In the United States, investment banks and normal commercial banks are two totally different things. A commercial bank is the kind most people think of when the term "bank" comes to mind. They have personal accounts, take deposits, offer checking and so on. An investment bank doesn’t do any of these things, but instead solely exists to hold money, offer business loans and deal with large corporate holdings such as pensions. As a result, investment banks operate under a different set of rules than commercial banks.
Since the banks in the US are separate, it isn’t unusual for large banks to actually be two banks, one commercial and one investment. In other countries, this is generally less of an issue, since most developed nations don’t maintain a distinction between the different banking types. This difference is just one of the reasons that international investment banking is a tricky subject.
The main part of international investment banking is finding a middle ground between the laws and customs of one area and the laws and customs of another. In one country, a seller may have one set of rights while in another, the buyer could have a totally contradictory set. These differences are usually ironed out in an agreement between the two parties and overseen by the bank.
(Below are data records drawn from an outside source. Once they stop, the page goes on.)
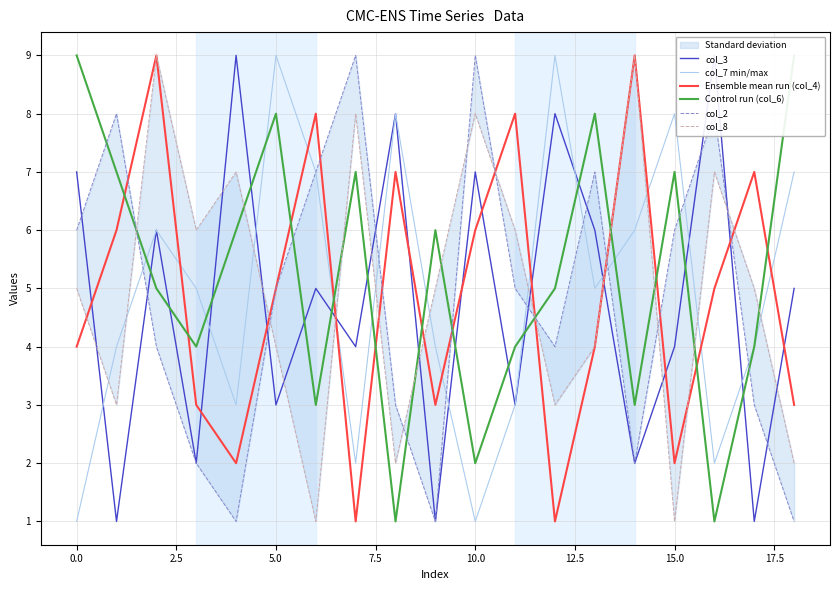

After their last crossing, which series has the higher values: col_8 or Ensemble mean run (col_4)?

Ensemble mean run (col_4)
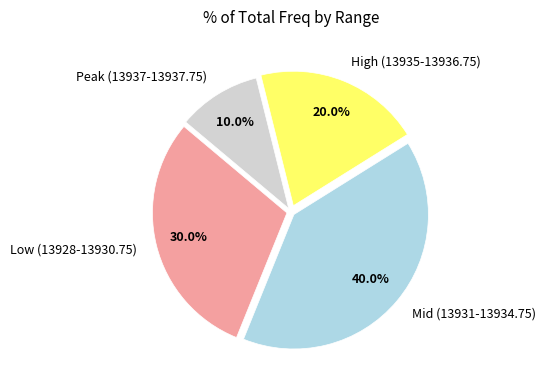

Which has a higher value, High (13935-13936.75) or Low (13928-13930.75)?

Low (13928-13930.75)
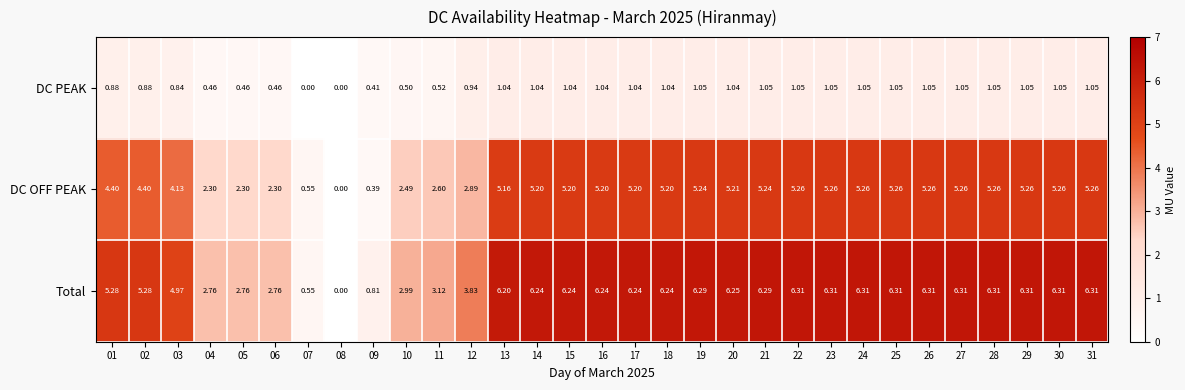

Rank the series at 19 from lowest to highest value.

DC PEAK, DC OFF PEAK, Total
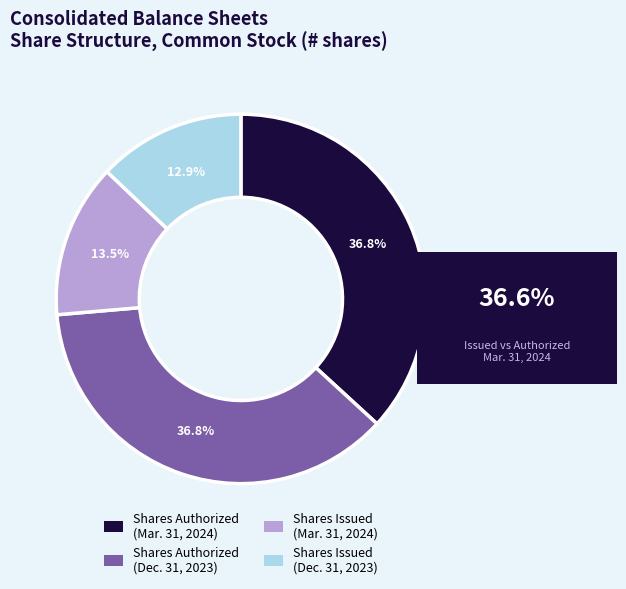

Count the number of slices in the pie.

4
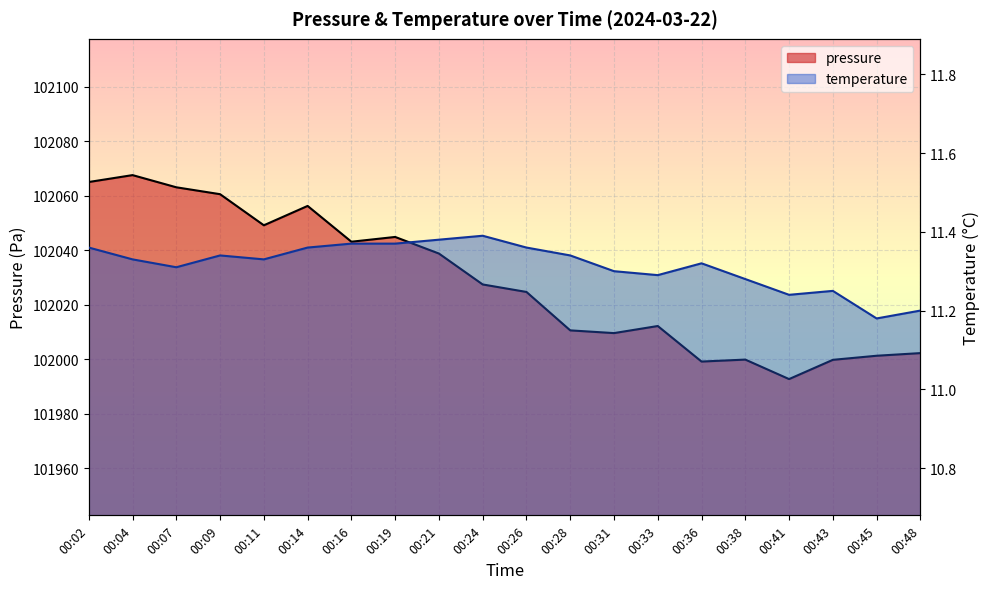

What are all the series names shown in the legend?

pressure, temperature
In this case, the bank operates as a neutral third-party to make sure one side doesn’t have an unanticipated advantage over the other.
Since international investment banking deals with the movement of large amounts of non-equivalent currency, banks also can convert money from one form to another. This aspect of the bank is one of the few areas where private individuals may use the bank’s services. If a person is traveling to a different country and wants to avoid using the local banking system, he or she can convert currencies at an international investment bank.
Since international laws are often very complex, it isn’t unusual for an international investment bank to specialize in a handful of countries or a single region. For example, a US bank may only deal with countries in South America or Eastern Europe. This allows that bank to have a more detailed understanding of the local investment climate and provide better services.